> _Exercises to complete_
1. In the post about setting object attributes from a YAML file, which two properties appear under my_obj in the YAML sample?
2. Pick up the post about setting object attributes from a YAML file after its final sentence and keep writing.

> _Passage_
########

How do I dynamically set object attributes from a YAML file?

I have a YAML file which maps a bunch of properties to a class. I'd like to be able to loop through all of the properties from my YAML file and set them on an object dynamically.
How can I do this?
Here's the gist of what I have so far:
YAML contents:
my_obj:
:username: 'myuser'
:password: 'mypass'
...
Ruby:
settings = YAML::load_file SETTINGS_FILE
settings = settings['my_obj']
settings.each do |s|
#psuedo-code
#example: my_obj.username = settings[:username] if my_obj.has_property?(:username)
#my_obj.[s] = settings[:s] if my_obj.has_property?(:s)
end
I'm not sure if doing this is necessarily a best practice, but there are a lot of properties and I thought this would be a cleaner way than manually setting each property directly.

########

> _Source data_

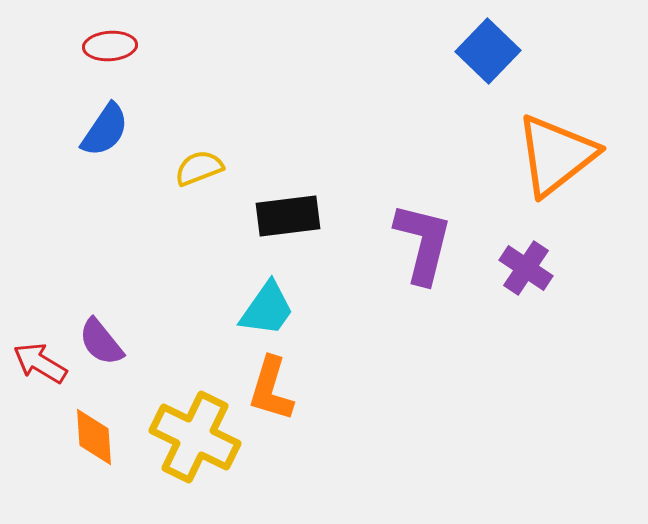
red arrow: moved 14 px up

########

> _Set of answers_
1. username and password

2.
Depending on what you actually need, you may be able to use Ruby’s default YAML dump and load behaviour. When dumping an arbitrary object to YAML, Psych (the Yaml parser/emitter in Ruby) will look at all the instance variables of the object and write out a Yaml mapping with them. For example:
class MyObj
def initialize(name, password)
#name = name
#password = password
end
end
my_obj = MyObj.new('myuser', 'mypass')
puts YAML.dump my_obj
will print out:
--- !ruby/object:MyObj
name: myuser
password: mypass
You can then load this back with YAML.load and you will get an instance of MyObj with the same instance variables as your original.
You can override or customise this behaviour by implementing encode_with or init_with methods on your class.
As per your sample yaml file content,you would get the below Hash.
require 'yaml'
str = <<-end
my_obj:
:username: 'myuser'
:password: 'mypass'
end
settings = YAML.load(str)
# => {"my_obj"=>{:username=>"myuser", :password=>"mypass"}}
settings['my_obj'][:username] # => "myuser"
settings['my_obj'][:password] # => "mypass"
You'll see this used a lot in Ruby gems and Rails. Here's a dummy class:
require 'yaml'
class MyClass
attr_accessor :username, :password
def initialize(params)
#username, #password = params.values_at(*[:username, :password])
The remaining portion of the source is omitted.